AWS WorkSpaces Configuration

There’s a $7.25 fixed cost per month for creating an AutoStop WorkSpace. After that, it’s just $0.22 per hour for the Value package, rising to $13.00 per month and $0.57 per hour for the Performance package, with Amazon’s usual regional price uplift the farther you get from the US. Full pricing details can be seen here. There’s no hourly pricing for the WorkSpaces Plus applications bundle; that remains fixed at $15 globally, even if you are using the service for only an hour per month. Unlike Microsoft Azure RemoteApp sessions, AutoStop billing isn’t capped. Keep an AutoStop desktop running for more than eighty hours per month, and it will cost you more than an AlwaysOn desktop.

Two years ago, this lack of price capping could have been a big problem. It’s all too easy to lose track of billing in an unmanaged environment. Fortunately, Amazon added support for WorkSpaces to the AWS CloudWatch monitoring/alerting service last year, so now there are no excuses for failing to spot when your desktops are starting to exceed their quota. Should you find that running an AutoStop WorkSpace is likely to exceed the cost of a fixed-price AlwaysOn desktop, it’s possible to switch from AutoStop to AlwaysOn when it becomes more economical. You can then switch back to AutoStop at the end of the month to minimize ongoing costs. Take careful note, though; mode switching like this is something you have to set up yourself. Amazon does not do this for you.

MATERIAL SHOWN:
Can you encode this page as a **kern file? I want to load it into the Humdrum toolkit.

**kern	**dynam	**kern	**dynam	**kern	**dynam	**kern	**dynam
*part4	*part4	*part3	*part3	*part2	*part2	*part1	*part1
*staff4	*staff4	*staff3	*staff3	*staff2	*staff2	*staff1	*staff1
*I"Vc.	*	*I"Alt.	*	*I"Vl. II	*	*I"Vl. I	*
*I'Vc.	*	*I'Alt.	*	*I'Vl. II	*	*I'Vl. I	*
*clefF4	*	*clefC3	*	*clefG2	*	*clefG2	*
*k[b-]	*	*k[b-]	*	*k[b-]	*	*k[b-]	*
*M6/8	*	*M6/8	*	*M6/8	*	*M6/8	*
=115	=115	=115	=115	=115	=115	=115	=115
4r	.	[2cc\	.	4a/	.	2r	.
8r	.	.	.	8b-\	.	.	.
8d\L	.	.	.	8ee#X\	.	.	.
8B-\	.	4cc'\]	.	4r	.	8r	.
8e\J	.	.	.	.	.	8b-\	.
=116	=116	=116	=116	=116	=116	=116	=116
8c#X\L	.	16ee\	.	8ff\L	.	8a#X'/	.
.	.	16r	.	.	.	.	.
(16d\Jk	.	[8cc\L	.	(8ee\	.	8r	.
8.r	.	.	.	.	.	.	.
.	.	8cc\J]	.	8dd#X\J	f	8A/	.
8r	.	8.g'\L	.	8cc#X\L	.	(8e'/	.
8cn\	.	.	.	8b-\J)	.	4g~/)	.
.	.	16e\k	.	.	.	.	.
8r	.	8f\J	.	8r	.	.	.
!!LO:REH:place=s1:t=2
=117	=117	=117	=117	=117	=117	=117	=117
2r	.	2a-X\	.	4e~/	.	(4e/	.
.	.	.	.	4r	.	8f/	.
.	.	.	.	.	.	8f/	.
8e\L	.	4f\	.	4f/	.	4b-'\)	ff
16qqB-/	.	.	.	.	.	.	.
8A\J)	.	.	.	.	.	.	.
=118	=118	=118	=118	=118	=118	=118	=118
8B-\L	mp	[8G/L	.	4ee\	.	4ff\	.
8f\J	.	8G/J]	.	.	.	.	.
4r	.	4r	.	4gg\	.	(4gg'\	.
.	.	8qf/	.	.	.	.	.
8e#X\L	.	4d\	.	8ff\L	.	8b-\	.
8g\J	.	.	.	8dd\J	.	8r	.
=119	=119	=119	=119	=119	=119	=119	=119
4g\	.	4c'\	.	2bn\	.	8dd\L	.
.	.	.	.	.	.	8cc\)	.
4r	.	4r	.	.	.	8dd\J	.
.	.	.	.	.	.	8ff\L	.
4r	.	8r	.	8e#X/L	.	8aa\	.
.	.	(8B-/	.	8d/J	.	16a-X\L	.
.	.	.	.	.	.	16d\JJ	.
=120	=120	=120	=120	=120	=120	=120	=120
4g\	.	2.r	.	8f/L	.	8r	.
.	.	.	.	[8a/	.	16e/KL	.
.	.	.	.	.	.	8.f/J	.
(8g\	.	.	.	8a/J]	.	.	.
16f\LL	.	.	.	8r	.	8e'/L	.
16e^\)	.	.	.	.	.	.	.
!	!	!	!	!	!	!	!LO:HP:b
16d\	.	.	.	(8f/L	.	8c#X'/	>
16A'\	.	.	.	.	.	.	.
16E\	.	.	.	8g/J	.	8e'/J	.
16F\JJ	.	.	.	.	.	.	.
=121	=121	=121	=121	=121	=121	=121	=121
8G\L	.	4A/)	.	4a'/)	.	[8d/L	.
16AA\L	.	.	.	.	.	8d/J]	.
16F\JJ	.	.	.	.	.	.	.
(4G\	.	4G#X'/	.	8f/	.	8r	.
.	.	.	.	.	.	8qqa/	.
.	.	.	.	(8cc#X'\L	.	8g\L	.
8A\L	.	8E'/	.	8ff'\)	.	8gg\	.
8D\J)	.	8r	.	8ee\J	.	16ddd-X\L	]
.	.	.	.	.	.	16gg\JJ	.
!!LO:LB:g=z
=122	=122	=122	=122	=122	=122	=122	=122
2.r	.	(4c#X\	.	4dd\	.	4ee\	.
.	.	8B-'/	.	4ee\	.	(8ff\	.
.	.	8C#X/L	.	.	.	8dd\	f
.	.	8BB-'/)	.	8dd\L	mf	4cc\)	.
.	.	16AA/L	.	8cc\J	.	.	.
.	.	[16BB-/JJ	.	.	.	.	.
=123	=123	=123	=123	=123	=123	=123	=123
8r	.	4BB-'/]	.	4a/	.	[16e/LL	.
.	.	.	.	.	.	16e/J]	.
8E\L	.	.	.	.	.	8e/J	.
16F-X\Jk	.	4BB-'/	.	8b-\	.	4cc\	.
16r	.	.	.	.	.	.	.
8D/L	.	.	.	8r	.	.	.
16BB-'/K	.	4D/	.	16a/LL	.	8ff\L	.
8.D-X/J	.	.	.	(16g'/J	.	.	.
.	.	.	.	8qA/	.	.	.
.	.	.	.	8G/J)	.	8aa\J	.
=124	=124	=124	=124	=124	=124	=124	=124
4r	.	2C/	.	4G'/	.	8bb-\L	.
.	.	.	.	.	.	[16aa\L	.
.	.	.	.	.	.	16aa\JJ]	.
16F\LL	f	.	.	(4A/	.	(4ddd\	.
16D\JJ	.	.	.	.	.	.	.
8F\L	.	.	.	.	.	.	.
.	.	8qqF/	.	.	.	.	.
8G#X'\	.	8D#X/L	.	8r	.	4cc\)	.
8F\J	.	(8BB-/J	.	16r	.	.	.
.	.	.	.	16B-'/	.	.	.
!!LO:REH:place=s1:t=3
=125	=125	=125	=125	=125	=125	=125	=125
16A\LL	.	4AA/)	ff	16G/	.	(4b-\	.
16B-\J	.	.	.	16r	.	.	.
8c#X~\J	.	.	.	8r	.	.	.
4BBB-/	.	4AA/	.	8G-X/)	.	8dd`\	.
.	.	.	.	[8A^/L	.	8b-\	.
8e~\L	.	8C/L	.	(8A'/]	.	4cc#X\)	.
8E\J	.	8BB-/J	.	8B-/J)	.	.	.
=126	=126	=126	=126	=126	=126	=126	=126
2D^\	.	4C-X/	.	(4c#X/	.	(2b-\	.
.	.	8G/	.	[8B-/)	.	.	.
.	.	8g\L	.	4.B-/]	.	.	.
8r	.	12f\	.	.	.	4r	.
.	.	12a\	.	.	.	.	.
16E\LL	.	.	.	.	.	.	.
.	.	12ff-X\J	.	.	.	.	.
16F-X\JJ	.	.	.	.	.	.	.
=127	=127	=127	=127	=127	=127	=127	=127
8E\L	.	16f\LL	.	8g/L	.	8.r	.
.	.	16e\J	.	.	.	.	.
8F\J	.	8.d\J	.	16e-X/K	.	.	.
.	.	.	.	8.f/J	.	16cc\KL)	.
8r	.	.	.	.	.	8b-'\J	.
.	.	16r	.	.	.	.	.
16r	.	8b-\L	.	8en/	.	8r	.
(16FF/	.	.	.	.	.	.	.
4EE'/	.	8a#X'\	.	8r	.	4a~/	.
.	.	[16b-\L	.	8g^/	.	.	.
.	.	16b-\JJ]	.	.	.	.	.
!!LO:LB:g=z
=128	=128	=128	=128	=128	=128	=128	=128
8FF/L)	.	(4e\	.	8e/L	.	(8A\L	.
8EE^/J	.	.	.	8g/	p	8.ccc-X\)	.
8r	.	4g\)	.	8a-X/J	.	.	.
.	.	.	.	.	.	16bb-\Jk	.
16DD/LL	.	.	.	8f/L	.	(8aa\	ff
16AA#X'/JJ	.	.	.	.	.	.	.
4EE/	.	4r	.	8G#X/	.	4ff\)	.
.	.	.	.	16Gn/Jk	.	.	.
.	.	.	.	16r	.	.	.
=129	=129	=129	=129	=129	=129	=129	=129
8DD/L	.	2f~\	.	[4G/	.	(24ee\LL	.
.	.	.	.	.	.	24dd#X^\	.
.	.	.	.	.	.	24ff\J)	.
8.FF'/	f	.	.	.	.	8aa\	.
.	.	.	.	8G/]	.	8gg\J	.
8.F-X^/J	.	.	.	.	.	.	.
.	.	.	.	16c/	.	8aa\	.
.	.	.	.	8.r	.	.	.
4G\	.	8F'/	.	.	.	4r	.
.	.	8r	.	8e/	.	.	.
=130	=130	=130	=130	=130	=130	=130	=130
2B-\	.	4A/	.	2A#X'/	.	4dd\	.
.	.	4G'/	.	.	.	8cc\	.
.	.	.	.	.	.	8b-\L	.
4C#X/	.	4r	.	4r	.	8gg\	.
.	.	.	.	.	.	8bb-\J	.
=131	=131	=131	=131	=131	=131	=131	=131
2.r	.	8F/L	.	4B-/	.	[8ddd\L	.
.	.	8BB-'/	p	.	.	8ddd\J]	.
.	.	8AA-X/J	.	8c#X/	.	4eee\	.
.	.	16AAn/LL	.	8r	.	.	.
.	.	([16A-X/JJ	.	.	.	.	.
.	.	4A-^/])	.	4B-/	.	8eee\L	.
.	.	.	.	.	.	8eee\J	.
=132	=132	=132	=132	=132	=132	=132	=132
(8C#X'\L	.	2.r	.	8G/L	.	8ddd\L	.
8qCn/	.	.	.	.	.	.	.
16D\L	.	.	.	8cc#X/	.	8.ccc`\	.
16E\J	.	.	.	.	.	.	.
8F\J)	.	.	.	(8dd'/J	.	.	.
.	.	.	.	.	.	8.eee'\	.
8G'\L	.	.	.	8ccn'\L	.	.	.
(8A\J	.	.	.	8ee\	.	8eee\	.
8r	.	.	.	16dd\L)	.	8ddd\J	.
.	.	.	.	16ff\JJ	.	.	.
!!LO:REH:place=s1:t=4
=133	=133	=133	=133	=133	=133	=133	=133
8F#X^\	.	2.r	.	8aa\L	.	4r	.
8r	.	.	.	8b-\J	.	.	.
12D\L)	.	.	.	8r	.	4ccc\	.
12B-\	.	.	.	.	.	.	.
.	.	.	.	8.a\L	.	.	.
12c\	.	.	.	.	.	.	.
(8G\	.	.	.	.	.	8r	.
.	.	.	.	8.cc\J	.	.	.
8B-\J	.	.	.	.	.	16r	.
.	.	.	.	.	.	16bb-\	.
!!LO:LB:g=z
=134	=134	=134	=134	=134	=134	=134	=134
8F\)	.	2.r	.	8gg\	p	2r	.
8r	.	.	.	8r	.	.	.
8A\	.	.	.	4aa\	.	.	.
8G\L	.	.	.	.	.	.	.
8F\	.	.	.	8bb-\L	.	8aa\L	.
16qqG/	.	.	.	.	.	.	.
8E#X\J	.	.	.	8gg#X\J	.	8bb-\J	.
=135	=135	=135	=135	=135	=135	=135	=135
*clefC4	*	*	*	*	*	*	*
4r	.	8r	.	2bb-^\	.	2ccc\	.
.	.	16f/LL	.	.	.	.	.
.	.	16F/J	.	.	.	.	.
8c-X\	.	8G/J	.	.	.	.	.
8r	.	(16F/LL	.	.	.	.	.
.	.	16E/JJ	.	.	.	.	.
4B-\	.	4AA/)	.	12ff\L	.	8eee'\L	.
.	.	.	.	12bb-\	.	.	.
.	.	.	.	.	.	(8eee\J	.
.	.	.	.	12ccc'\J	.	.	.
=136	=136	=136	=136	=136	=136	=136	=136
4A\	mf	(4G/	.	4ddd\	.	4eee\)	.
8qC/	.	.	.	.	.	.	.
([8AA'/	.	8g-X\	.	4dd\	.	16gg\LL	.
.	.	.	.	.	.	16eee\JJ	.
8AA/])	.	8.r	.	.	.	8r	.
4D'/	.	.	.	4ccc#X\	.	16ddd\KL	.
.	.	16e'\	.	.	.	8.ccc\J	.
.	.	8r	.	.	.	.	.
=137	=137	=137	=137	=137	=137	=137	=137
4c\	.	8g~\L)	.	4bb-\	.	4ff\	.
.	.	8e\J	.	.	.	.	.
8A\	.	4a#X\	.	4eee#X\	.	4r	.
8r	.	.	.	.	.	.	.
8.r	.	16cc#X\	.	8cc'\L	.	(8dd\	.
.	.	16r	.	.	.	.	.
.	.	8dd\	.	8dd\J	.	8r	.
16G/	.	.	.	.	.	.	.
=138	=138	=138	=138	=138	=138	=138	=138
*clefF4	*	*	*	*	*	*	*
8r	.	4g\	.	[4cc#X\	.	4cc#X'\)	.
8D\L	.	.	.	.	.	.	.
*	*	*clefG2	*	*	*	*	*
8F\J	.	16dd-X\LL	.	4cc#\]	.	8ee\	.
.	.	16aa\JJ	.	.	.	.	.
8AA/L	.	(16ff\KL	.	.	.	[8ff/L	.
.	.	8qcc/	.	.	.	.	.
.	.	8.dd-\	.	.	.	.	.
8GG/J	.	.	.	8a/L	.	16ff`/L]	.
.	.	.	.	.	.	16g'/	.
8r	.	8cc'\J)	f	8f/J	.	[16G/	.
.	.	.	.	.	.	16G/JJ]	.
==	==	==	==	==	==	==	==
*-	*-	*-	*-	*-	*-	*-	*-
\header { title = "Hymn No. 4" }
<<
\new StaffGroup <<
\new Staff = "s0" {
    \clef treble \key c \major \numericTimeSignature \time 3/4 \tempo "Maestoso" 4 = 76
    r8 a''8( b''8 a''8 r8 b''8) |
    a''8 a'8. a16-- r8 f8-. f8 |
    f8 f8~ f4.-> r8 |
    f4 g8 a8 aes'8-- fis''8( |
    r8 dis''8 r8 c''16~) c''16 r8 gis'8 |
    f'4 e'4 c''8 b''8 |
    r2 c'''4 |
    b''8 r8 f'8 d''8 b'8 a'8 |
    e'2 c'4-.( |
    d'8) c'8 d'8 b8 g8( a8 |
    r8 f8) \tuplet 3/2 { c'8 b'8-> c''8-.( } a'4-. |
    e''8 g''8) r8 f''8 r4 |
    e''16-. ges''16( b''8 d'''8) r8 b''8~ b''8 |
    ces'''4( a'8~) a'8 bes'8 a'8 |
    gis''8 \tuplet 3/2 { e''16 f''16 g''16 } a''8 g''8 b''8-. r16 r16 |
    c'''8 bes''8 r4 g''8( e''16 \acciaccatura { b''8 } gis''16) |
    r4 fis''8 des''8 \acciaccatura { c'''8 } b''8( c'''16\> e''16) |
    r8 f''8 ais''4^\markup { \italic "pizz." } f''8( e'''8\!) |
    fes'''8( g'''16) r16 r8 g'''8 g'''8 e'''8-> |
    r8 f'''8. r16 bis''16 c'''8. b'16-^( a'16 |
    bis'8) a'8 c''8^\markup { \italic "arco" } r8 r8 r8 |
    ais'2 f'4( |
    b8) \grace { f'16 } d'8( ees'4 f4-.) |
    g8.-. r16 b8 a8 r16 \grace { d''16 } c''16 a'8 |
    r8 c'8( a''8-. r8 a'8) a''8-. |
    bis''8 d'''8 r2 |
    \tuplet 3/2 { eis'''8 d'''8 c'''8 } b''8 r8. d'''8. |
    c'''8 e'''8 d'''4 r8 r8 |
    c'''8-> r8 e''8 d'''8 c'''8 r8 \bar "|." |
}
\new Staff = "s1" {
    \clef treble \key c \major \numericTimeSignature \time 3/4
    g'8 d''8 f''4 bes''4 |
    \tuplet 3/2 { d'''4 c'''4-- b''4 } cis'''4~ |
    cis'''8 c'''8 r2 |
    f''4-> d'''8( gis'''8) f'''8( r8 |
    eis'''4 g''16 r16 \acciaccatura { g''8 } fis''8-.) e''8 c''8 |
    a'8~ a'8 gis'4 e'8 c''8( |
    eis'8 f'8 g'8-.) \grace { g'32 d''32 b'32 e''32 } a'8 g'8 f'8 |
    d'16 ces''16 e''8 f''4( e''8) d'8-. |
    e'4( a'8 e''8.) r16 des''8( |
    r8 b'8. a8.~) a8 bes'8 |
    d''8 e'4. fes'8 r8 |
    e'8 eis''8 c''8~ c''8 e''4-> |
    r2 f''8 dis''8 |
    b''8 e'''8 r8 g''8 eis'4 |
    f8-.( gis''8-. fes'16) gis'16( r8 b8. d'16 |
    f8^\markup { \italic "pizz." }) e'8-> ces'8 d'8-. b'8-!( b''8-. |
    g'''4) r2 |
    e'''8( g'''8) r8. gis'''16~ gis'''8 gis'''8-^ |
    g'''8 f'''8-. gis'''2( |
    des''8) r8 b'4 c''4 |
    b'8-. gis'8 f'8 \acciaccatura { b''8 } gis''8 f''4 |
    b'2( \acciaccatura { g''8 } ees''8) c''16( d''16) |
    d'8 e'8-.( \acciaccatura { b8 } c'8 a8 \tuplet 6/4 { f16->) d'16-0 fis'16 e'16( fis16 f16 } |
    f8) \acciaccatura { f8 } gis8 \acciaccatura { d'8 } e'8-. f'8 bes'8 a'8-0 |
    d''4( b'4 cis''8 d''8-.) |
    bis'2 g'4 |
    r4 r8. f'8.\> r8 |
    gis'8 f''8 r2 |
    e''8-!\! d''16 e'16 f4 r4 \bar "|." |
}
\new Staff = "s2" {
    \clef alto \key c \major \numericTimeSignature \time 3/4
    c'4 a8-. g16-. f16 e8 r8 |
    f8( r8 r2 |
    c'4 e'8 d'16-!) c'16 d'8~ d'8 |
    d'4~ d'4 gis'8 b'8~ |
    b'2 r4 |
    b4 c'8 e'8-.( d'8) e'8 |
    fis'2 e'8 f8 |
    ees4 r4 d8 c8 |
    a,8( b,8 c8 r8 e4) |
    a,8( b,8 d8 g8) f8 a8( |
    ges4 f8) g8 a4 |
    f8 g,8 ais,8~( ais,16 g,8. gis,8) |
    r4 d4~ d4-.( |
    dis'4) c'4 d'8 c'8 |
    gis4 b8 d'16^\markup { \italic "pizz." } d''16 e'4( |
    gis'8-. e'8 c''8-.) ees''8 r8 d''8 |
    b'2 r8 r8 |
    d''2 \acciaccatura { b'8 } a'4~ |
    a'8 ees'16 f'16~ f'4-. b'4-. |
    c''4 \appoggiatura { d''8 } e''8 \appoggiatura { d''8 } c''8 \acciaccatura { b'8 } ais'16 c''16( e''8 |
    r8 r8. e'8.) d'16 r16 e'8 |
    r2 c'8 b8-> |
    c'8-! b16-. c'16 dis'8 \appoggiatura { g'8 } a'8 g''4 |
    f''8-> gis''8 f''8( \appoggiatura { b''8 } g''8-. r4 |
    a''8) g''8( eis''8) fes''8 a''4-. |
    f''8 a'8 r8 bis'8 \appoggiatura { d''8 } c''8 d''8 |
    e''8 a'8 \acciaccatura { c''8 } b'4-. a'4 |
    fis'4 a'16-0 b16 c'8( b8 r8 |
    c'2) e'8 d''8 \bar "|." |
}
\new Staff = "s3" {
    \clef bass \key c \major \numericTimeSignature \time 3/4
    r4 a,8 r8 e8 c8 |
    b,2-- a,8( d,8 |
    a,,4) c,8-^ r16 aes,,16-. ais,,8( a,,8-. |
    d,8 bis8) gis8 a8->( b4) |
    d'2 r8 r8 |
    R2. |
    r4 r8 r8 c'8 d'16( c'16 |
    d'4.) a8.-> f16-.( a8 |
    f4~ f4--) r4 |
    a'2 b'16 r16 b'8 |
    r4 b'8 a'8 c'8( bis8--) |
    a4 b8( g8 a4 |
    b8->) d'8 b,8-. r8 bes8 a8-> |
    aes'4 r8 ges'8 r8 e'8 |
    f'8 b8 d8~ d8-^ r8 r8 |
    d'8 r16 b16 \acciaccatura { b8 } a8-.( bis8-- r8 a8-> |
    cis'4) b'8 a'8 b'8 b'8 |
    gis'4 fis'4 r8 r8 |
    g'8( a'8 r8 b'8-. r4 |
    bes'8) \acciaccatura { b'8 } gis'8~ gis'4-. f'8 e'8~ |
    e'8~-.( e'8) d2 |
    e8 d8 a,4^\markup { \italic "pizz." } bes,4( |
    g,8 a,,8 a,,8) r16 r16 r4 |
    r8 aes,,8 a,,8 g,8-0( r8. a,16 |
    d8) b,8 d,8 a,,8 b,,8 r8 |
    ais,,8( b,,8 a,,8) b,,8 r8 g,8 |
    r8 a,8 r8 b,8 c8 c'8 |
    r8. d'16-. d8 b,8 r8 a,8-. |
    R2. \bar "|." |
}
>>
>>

TASK INSTRUCTIONS:
a – Translate this sentence from the AWS WorkSpaces text into Spanish: "It’s all too easy to lose track of billing in an unmanaged environment."
b – Copy word for word the part of the AWS WorkSpaces text between "AWS WorkSpaces Configuration" and "an AlwaysOn desktop.", inclusive.

RESULTS OF THE TASKS:
a – Es demasiado fácil perder el control de la facturación en un entorno no administrado.

b –
AWS WorkSpaces Configuration

There’s a $7.25 fixed cost per month for creating an AutoStop WorkSpace. After that, it’s just $0.22 per hour for the Value package, rising to $13.00 per month and $0.57 per hour for the Performance package, with Amazon’s usual regional price uplift the farther you get from the US. Full pricing details can be seen here. There’s no hourly pricing for the WorkSpaces Plus applications bundle; that remains fixed at $15 globally, even if you are using the service for only an hour per month. Unlike Microsoft Azure RemoteApp sessions, AutoStop billing isn’t capped. Keep an AutoStop desktop running for more than eighty hours per month, and it will cost you more than an AlwaysOn desktop.